Adrien laughed. “Old times there are gone for good. They’ve hanged or decapitated most of the people I ever knew.”
“But there is a just cause—”
“I’m not much moved by causes. You, of all people, should know that.”
“Ah, yes.” The old mind seemed to reminisce. “‘All ideals drawing life from their own opposition.’ Am I right? Heraclitus, I believe.”
Adrien dropped his eyes. “I was very young when we started, Edward.”
“Yes.” Claybourne laughed. “The grim cynic of age twenty-three. Though you were an idealist of sorts.” He paused. Then he began afresh. “So. If you don’t want to appear idealistic now, perhaps a little revenge. French politics all but murdered you. Wouldn’t you like a little of your own back?”
“Not particularly. If I have any complaints, they are against fate, history.”
Claybourne laughed. “Still philosophical.” He shrugged. “But I think I can ignite your curiosity, as I always have.”
“I’m really not going to begin again, Edward. If this is the point of this meeting.”
The old minister turned his back, holding his hands out to the fire. “There must be something,” he spoke softly into the hearth, “that could convince you to venture, for just a short time, from your safe life?”
“No.”
Adrien received a quick look over the Old Man’s shoulder. It seemed a forewarning, a last chance to come along peacefully. He knew he was about to be pressured in some way. He wondered, briefly, if the giant at the door would be part of it.
He made a vague gesture in that direction. “Are my arms to be broken for me if I don’t comply?”
The Old Man looked genuinely surprised. “Gregory?” He frowned. “No. Gregory is here for
my
protection. And, of course, I wouldn’t want you to leave until I’ve had my say.”
“Are you going to need protection?”
The old minister turned slightly, cocking his old head in an obscurely amused manner. “Yes,” he announced, “I think I may.”
He made a deliberate show of turning to Adrien, as if now braved for a fuller confrontation. “Your life is safe,” he said, “but your grandfather leads a very dangerous life, don’t you think?”
“My grandfather is blessed with political acumen and blind luck. He’s in an absurdly safe position for a former nobleman in France.”
“His luck could change.”
“Could it?”
“I have it on the best authority.”
There was a brief moment before Adrien could ask, “What are you implying?”

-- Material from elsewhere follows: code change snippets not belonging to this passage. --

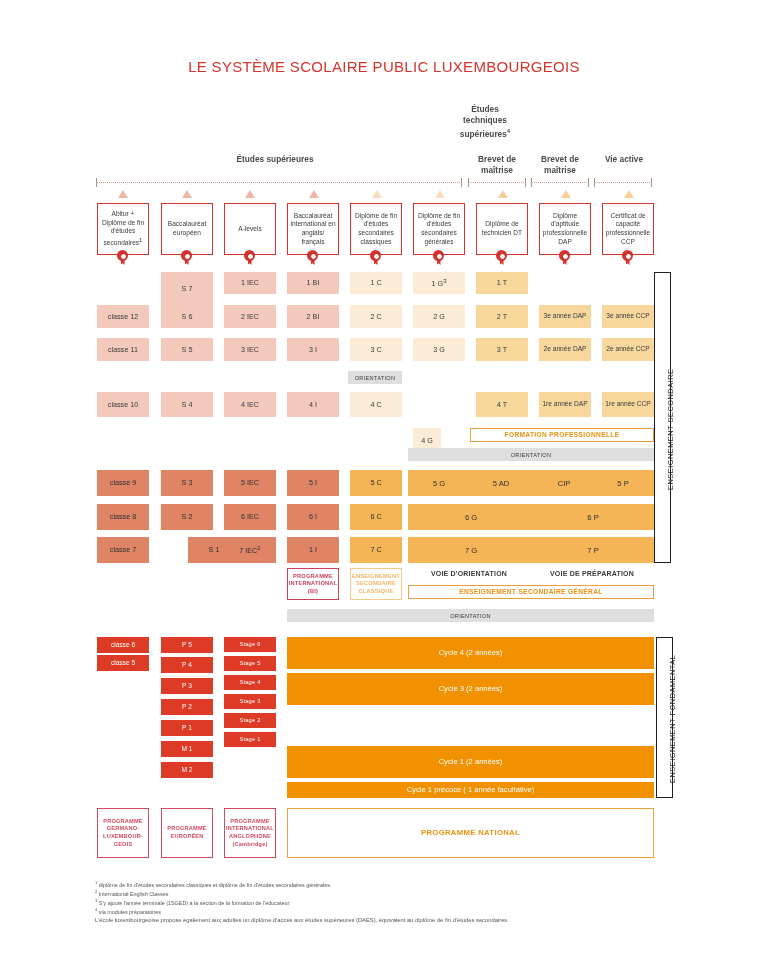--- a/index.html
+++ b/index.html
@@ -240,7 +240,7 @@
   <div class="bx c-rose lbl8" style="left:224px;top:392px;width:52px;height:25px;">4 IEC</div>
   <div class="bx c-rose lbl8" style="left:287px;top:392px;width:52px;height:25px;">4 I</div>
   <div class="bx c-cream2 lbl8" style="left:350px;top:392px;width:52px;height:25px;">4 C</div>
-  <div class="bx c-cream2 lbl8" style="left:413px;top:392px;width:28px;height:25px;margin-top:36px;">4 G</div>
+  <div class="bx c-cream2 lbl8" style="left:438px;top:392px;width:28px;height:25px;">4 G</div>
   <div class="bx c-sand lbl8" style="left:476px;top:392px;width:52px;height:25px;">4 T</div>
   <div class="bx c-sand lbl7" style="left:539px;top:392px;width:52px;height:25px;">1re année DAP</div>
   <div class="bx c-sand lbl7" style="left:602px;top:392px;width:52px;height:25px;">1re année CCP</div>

The Old Man raised his brow and left the threat unspoken. He seemed to be savoring some better secret. Then, like a child in the knowledge of how secrets are most wonderful—in the telling—he went to the desk and dug into a side drawer. He produced a carved box. A humidor that Adrien recognized.
“Cigar?”
“No, thank you.”
“Give it up?”
“How did you get that?” The box belonged to the French grandfather.
“It was by his bed. But we’ll put it back. I promise.”
Adrien watched, puzzled at the foolish pranks of the English statesman. If this was more melodramatic “fun,” he found it to be in exceedingly poor taste.